# [Try it]
Down to the last line, retype the records below exactly and skip the pictures.

# [Extracted material]

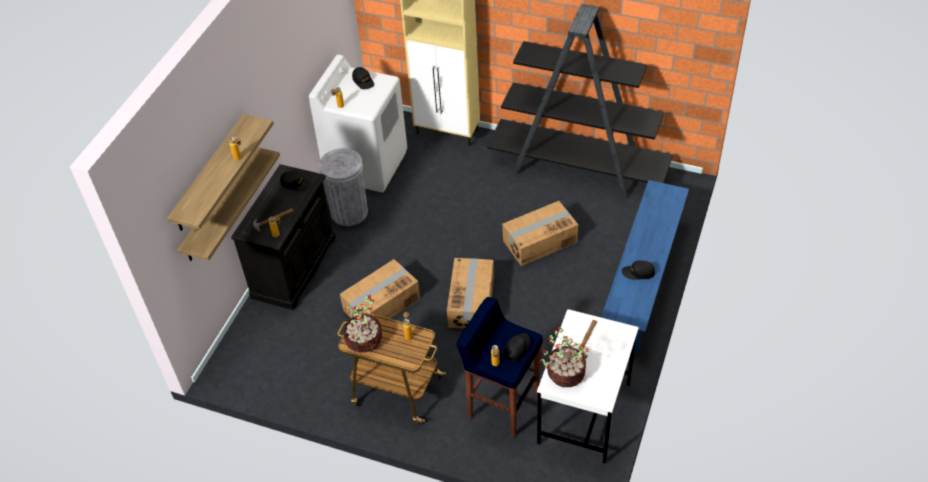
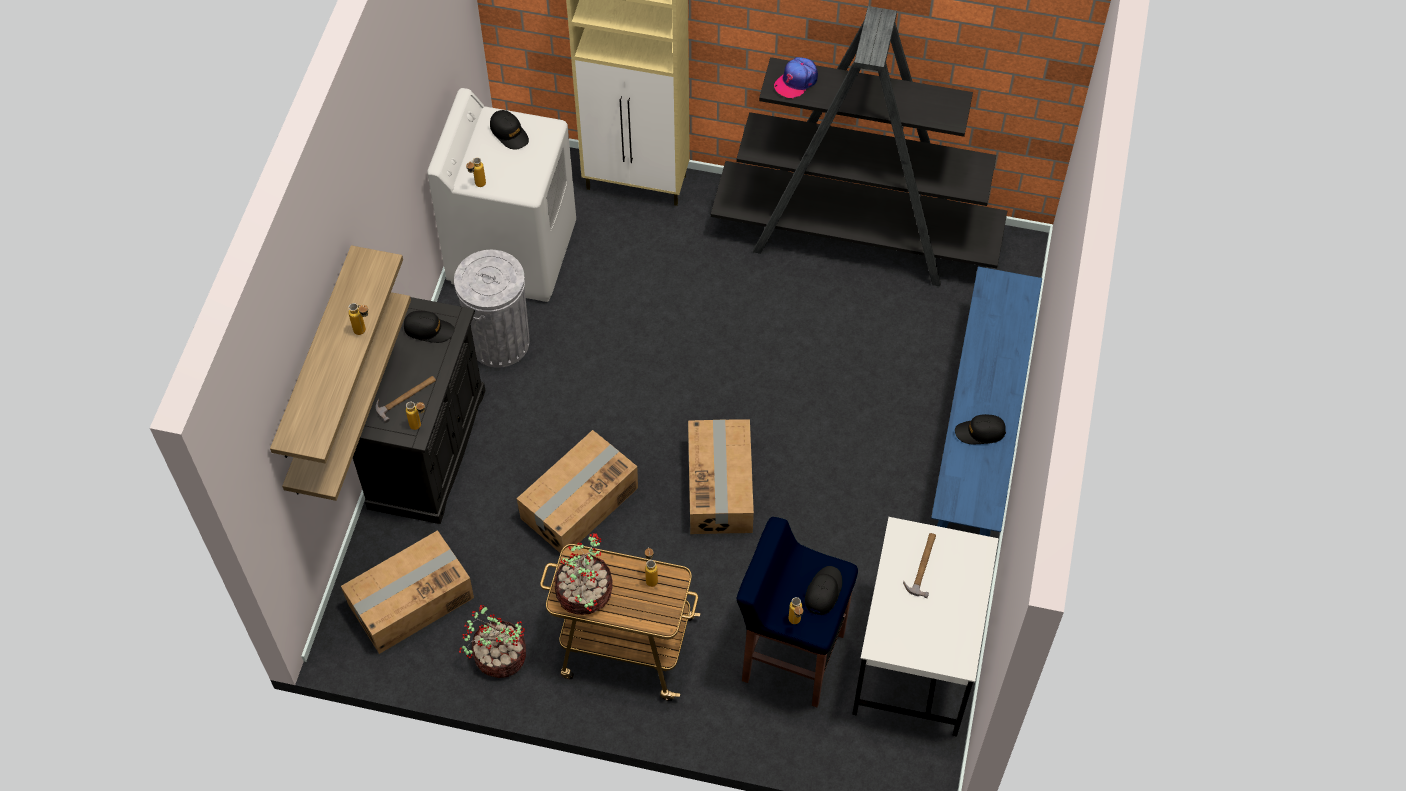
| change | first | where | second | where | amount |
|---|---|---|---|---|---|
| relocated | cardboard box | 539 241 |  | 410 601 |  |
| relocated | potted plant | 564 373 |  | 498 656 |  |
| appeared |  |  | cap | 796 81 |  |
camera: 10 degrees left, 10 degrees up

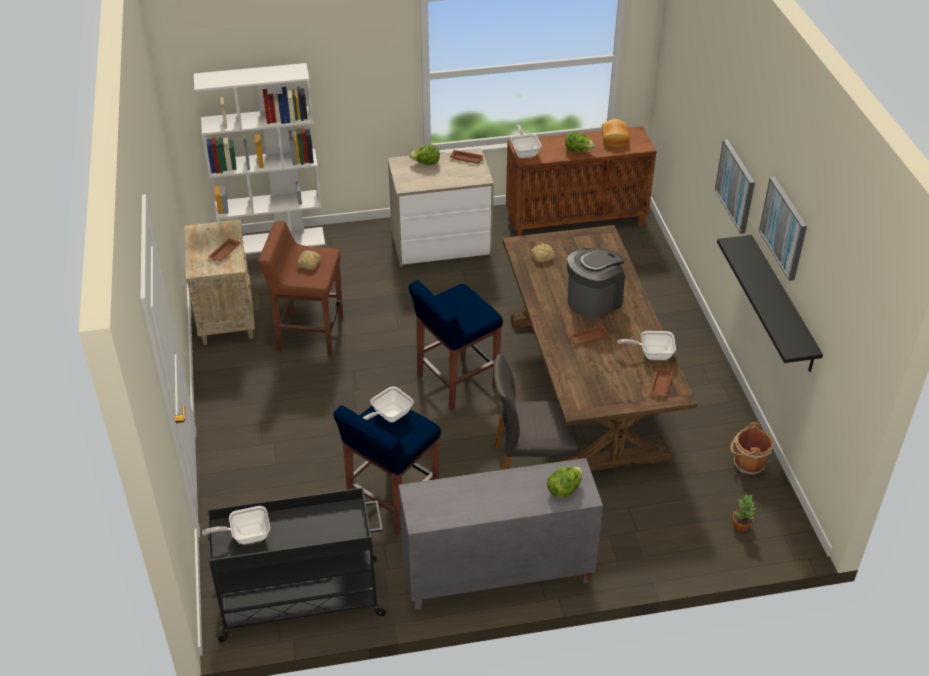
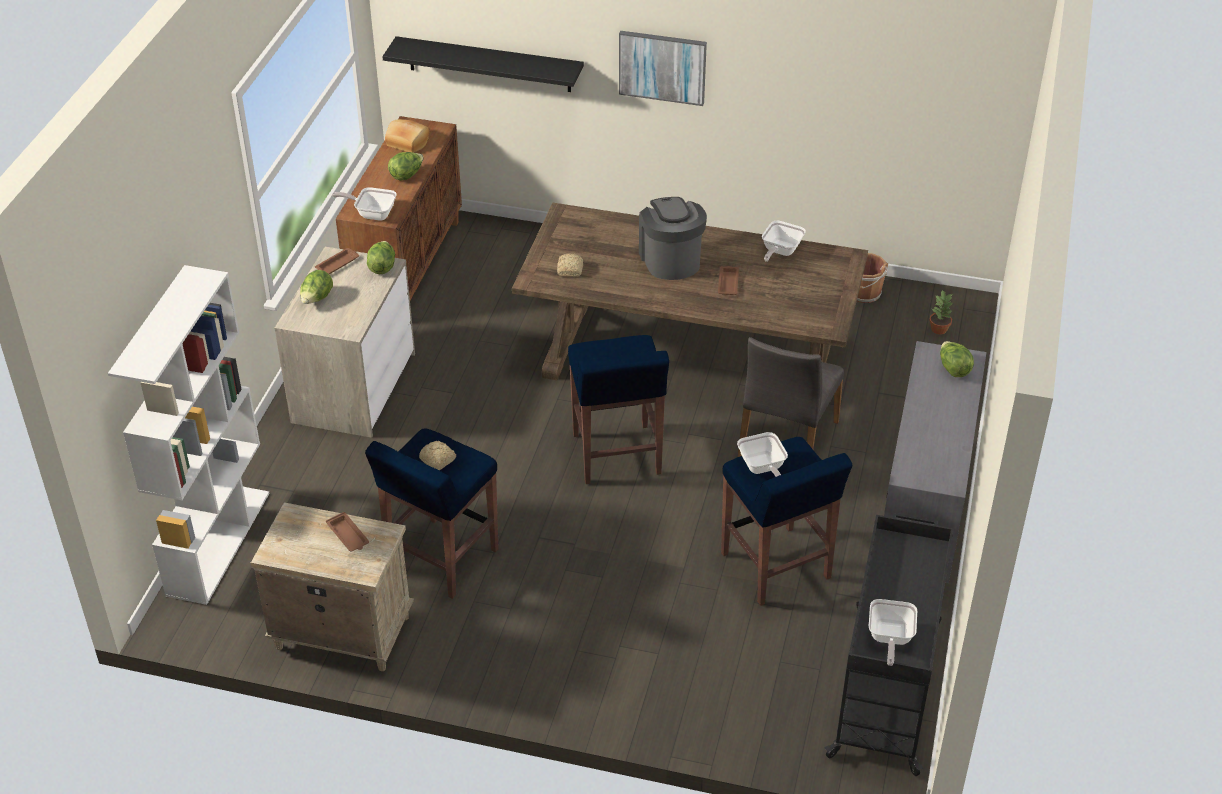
| change | first | where | second | where | amount |
|---|---|---|---|---|---|
| missing | picture | 784 228 |  |  |  |
| colour | stool/brown | 309 334 | stool/blue | 441 559 |  |
| relocated | shelf/black | 782 304 |  | 489 64 |  |
| missing | tray/brown | 661 385 |  |  |  |
| appeared |  |  | lettuce | 382 267 |  |
camera: 65 degrees left, 0 degrees up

# [Written answer]
| change | first | where | second | where | amount |
|---|---|---|---|---|---|
| relocated | cardboard box | 539 241 |  | 410 601 |  |
| relocated | potted plant | 564 373 |  | 498 656 |  |
| appeared |  |  | cap | 796 81 |  |
camera: 10 degrees left, 10 degrees up

| change | first | where | second | where | amount |
|---|---|---|---|---|---|
| missing | picture | 784 228 |  |  |  |
| colour | stool/brown | 309 334 | stool/blue | 441 559 |  |
| relocated | shelf/black | 782 304 |  | 489 64 |  |
| missing | tray/brown | 661 385 |  |  |  |
| appeared |  |  | lettuce | 382 267 |  |
camera: 65 degrees left, 0 degrees up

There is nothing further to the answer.